(Saved data entries)

- Opening Delimiter -

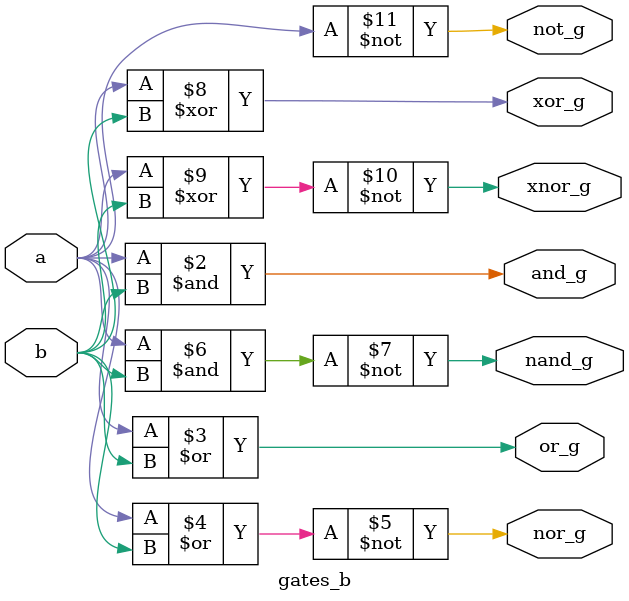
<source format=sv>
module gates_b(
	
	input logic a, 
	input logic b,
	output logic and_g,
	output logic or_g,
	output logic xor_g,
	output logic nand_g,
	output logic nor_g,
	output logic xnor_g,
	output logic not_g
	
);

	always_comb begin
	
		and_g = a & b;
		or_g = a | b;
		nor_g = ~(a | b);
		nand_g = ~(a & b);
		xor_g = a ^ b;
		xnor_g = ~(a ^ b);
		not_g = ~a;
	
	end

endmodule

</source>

- Closing Delimiter -

The task: Write out every line in the data that holds the string "output".

Answer space:
	output logic and_g,
	output logic or_g,
	output logic xor_g,
	output logic nand_g,
	output logic nor_g,
	output logic xnor_g,
	output logic not_g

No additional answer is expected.